▸ Brief
Determine the number of lines in the data that include the word "down", and write only that number.

▸ Data under study
——

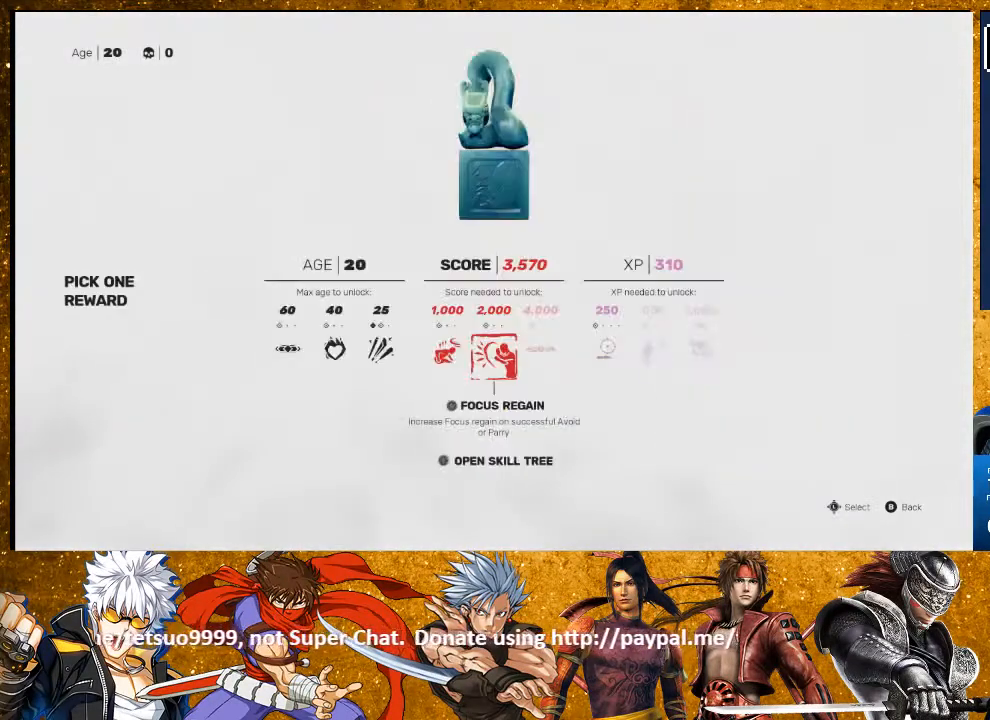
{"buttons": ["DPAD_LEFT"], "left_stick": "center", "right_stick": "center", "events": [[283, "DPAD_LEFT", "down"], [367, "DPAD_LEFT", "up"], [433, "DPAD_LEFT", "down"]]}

——

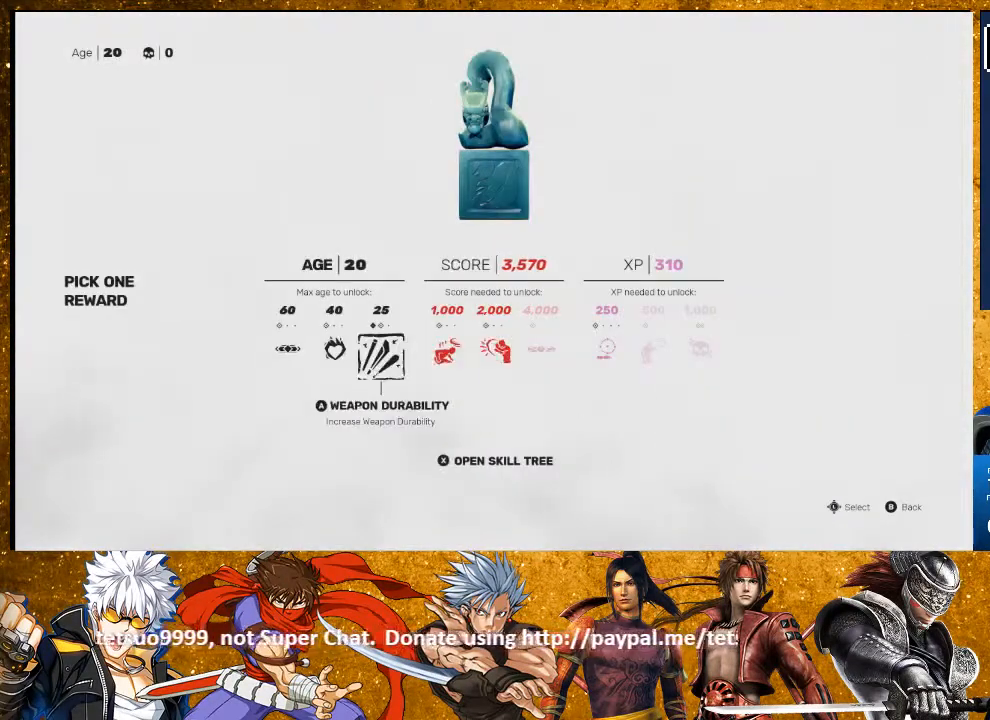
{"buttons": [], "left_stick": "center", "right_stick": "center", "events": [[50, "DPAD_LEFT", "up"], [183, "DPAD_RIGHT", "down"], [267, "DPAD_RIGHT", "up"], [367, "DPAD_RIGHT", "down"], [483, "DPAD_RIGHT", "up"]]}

——

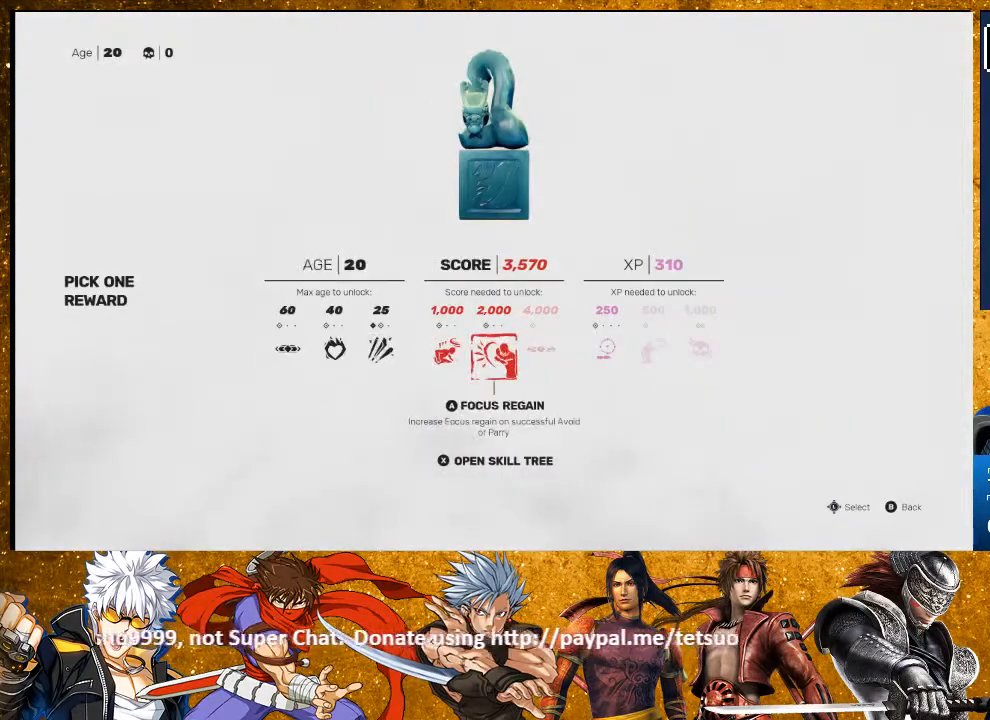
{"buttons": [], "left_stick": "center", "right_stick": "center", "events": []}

——

▸ Solution to this exercise
2